Dataset extract:
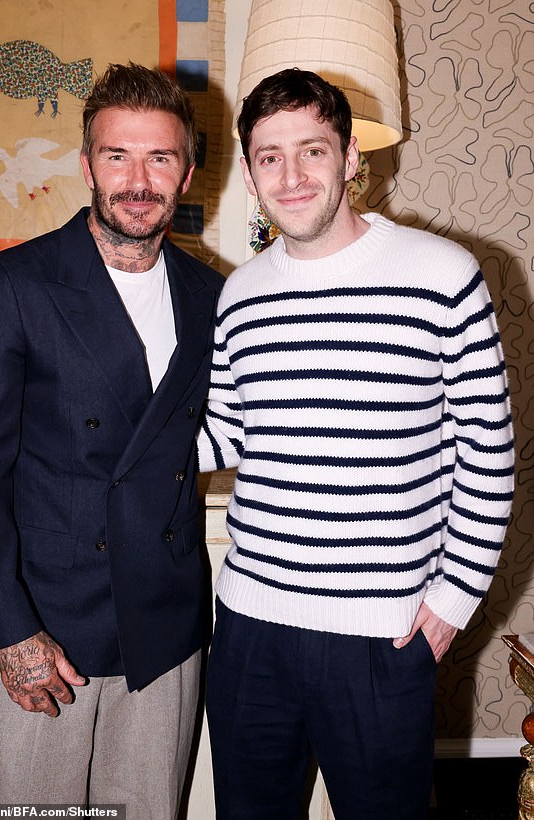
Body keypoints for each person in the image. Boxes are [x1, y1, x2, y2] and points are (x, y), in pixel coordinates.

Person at [197, 68, 514, 820]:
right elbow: (226, 434)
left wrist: (453, 599)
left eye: (313, 150)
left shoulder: (443, 275)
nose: (292, 174)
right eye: (270, 156)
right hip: (250, 630)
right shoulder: (241, 294)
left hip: (381, 637)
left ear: (349, 159)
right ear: (248, 172)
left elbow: (488, 453)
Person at [0, 62, 223, 814]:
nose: (138, 179)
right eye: (118, 156)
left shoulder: (210, 296)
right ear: (86, 164)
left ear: (187, 173)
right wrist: (12, 630)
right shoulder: (11, 284)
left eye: (159, 157)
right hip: (43, 625)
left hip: (165, 627)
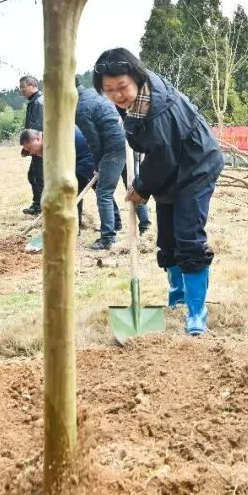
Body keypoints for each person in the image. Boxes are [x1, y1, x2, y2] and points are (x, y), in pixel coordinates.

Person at [93, 47, 223, 334]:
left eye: (122, 87)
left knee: (188, 236)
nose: (117, 95)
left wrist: (140, 187)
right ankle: (176, 298)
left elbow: (162, 156)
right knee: (167, 238)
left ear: (136, 78)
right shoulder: (138, 96)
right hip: (172, 167)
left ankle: (196, 311)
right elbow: (159, 153)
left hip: (196, 165)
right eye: (109, 89)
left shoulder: (156, 110)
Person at [75, 78, 127, 250]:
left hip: (112, 147)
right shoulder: (92, 93)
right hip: (123, 142)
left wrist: (97, 164)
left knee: (103, 192)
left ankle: (107, 238)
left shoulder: (81, 109)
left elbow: (94, 141)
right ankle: (131, 226)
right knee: (132, 185)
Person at [18, 127, 95, 227]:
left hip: (87, 157)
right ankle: (75, 225)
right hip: (79, 158)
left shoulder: (52, 140)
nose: (31, 152)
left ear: (37, 139)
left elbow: (60, 169)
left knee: (74, 190)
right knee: (74, 191)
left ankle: (74, 226)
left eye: (29, 148)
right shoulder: (48, 137)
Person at [19, 75, 44, 215]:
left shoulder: (38, 103)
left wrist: (30, 147)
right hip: (34, 146)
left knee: (39, 177)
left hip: (38, 147)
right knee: (33, 175)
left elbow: (35, 129)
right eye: (20, 87)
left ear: (33, 85)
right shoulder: (34, 101)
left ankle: (42, 207)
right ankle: (37, 204)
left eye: (23, 86)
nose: (21, 90)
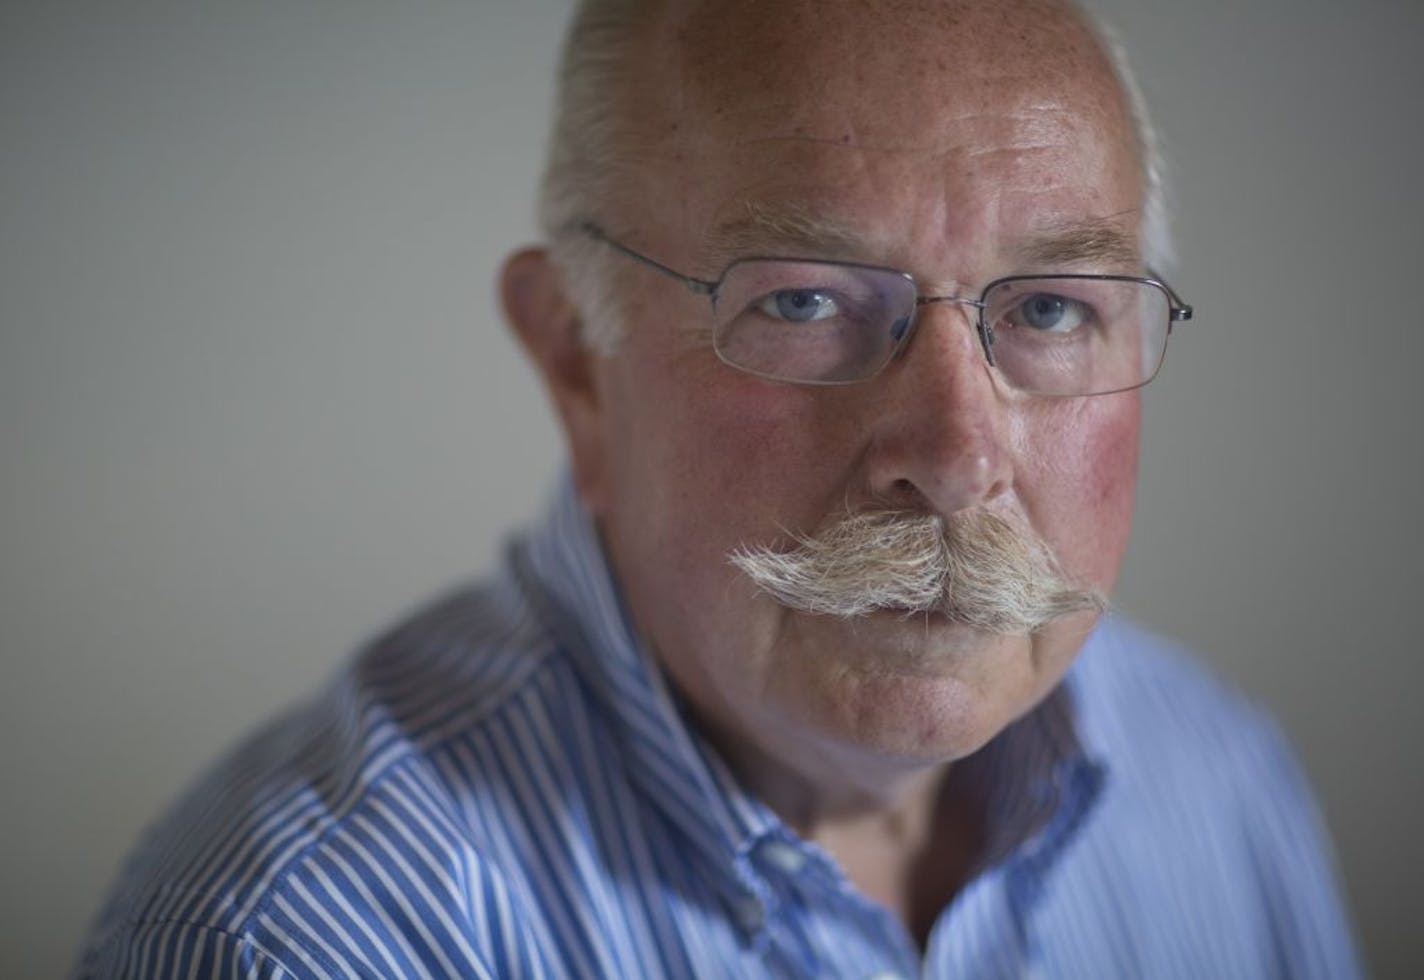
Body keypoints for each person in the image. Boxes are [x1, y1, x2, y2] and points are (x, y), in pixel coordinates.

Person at [74, 0, 1361, 976]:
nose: (959, 451)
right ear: (577, 359)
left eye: (1048, 308)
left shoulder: (1220, 779)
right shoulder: (311, 935)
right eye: (802, 300)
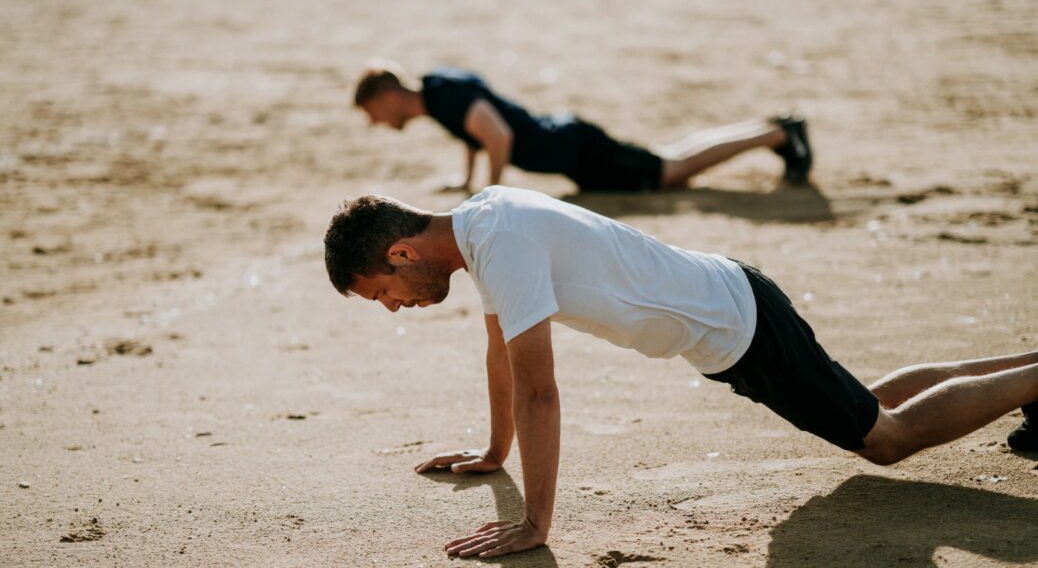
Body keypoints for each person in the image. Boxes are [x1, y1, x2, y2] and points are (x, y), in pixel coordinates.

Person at [323, 185, 1037, 559]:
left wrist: (536, 522)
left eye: (382, 294)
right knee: (871, 401)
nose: (393, 309)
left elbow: (540, 389)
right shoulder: (482, 225)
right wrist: (494, 453)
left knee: (883, 439)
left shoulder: (497, 243)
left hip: (739, 327)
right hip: (733, 308)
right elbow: (501, 355)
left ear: (401, 256)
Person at [353, 60, 812, 194]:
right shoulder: (437, 90)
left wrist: (492, 194)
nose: (378, 122)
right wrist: (468, 180)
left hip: (576, 151)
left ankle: (777, 135)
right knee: (670, 156)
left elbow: (498, 136)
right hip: (571, 144)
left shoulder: (444, 98)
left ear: (388, 96)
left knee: (672, 171)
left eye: (373, 113)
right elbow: (477, 134)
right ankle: (773, 127)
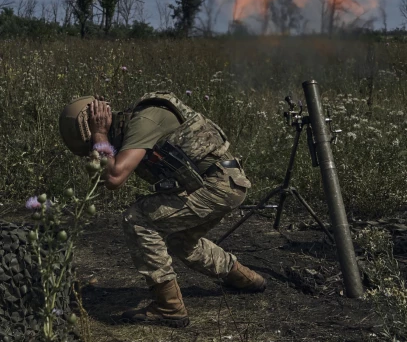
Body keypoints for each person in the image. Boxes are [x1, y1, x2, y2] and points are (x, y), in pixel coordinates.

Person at [58, 91, 266, 328]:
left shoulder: (143, 120)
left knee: (137, 217)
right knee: (181, 242)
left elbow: (114, 178)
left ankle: (169, 307)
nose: (97, 148)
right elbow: (105, 176)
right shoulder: (133, 128)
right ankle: (246, 279)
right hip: (220, 184)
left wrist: (99, 134)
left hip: (218, 184)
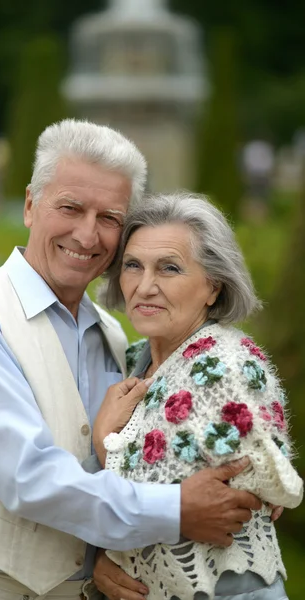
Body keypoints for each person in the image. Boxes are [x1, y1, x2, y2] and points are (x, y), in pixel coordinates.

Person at [0, 120, 263, 600]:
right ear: (28, 205)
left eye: (109, 218)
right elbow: (30, 480)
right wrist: (178, 509)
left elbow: (126, 465)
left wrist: (258, 485)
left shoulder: (114, 333)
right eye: (71, 208)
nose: (87, 234)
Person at [92, 191, 303, 600]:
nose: (145, 286)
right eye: (133, 266)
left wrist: (105, 444)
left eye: (169, 268)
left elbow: (230, 502)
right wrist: (105, 559)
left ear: (213, 286)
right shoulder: (135, 359)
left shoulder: (226, 365)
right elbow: (161, 502)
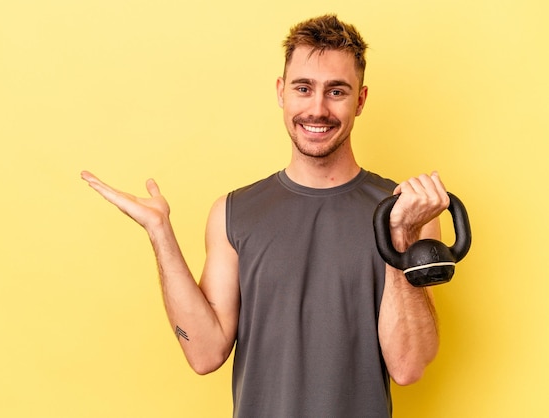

Aim of the exercise: Where does the string "ankle" occur in the listing above? Return every line that contains it.

Output for this task:
right ankle: (176, 298)
left ankle: (196, 311)
left ankle: (107, 238)
right ankle: (131, 226)
right ankle: (75, 225)
left ankle: (74, 226)
left ankle: (42, 207)
right ankle: (37, 204)
left ankle: (777, 135)
right ankle: (773, 127)
left ankle: (169, 307)
right ankle: (246, 279)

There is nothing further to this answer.